Праздник побежденных: Роман. Рассказы - Борис Цытович
Шрифт:
Интервал:
Закладка:
Афанасий Лукич провел ладонью, и на морщинистой щеке слюдянисто заблестело.
— Чего ты, старый, радоваться надо, наш праздник, — Мария Ефимовна разлила полынную по стопкам.

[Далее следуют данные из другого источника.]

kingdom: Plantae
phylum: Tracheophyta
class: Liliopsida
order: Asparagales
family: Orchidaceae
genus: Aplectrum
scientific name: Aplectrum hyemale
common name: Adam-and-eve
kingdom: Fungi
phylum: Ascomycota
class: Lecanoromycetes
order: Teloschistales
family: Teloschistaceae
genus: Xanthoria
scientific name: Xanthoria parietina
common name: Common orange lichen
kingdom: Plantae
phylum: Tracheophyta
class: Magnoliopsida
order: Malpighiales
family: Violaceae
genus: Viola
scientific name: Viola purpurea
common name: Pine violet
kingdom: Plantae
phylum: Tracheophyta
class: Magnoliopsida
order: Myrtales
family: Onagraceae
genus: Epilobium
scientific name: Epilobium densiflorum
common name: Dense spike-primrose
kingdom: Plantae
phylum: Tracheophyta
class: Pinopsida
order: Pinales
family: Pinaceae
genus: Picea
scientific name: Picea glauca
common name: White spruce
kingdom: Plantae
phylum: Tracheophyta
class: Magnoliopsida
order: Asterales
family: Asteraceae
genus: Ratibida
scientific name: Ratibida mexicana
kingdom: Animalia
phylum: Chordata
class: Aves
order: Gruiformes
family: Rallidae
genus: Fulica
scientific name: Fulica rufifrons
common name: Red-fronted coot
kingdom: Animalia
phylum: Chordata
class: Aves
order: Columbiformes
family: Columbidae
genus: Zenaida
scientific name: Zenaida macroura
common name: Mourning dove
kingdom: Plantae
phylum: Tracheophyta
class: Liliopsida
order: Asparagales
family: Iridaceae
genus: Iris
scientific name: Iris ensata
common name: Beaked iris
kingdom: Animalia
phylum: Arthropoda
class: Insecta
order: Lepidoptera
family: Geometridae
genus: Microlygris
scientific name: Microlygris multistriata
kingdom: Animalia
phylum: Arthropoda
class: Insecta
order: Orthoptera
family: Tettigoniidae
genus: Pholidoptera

Афанасий Лукич выпил и, тыча в глиняную миску, сказал:
— Ешьте, дорогие гости, а то больше нема, — и хитро подмигнул старухе.
— А куда ж оно девалось? — деланно испугалась та. — Никак Карай съел. Ух ты! — и погрозила под стол.
Карай в сенях клонил разноглазую дурацкую морду и шлепал по глинобитному полу хвостом. Мария Ефимовна подняла крышку с чугунка, оттуда повалил пар. Увидев розовеющий бараний бок, все рассмеялись нехитрой шутке старика. Пламя подскакивало в лампе, и Мария Ефимовна, очень довольная, складывала руки на груди и тихо млела, показывая розовые, без единого зуба, десны, по шоколадно-запеченным щекам спадали на розовую кофточку серебристые пряди, а веки у нее были опущены, и Феликс так хотел увидеть ее взгляд, заставляющий осекаться на полуслове людей даже очень сильных. Дед охмелел, погрозил старухе ложкой и, растекаясь по рубленому, коричневому от времени стулу, распорядился:
— Марфа, расскажи-ка ты нам, как я ромына в войну прогнал, когда он мыло в свою торбу побросал.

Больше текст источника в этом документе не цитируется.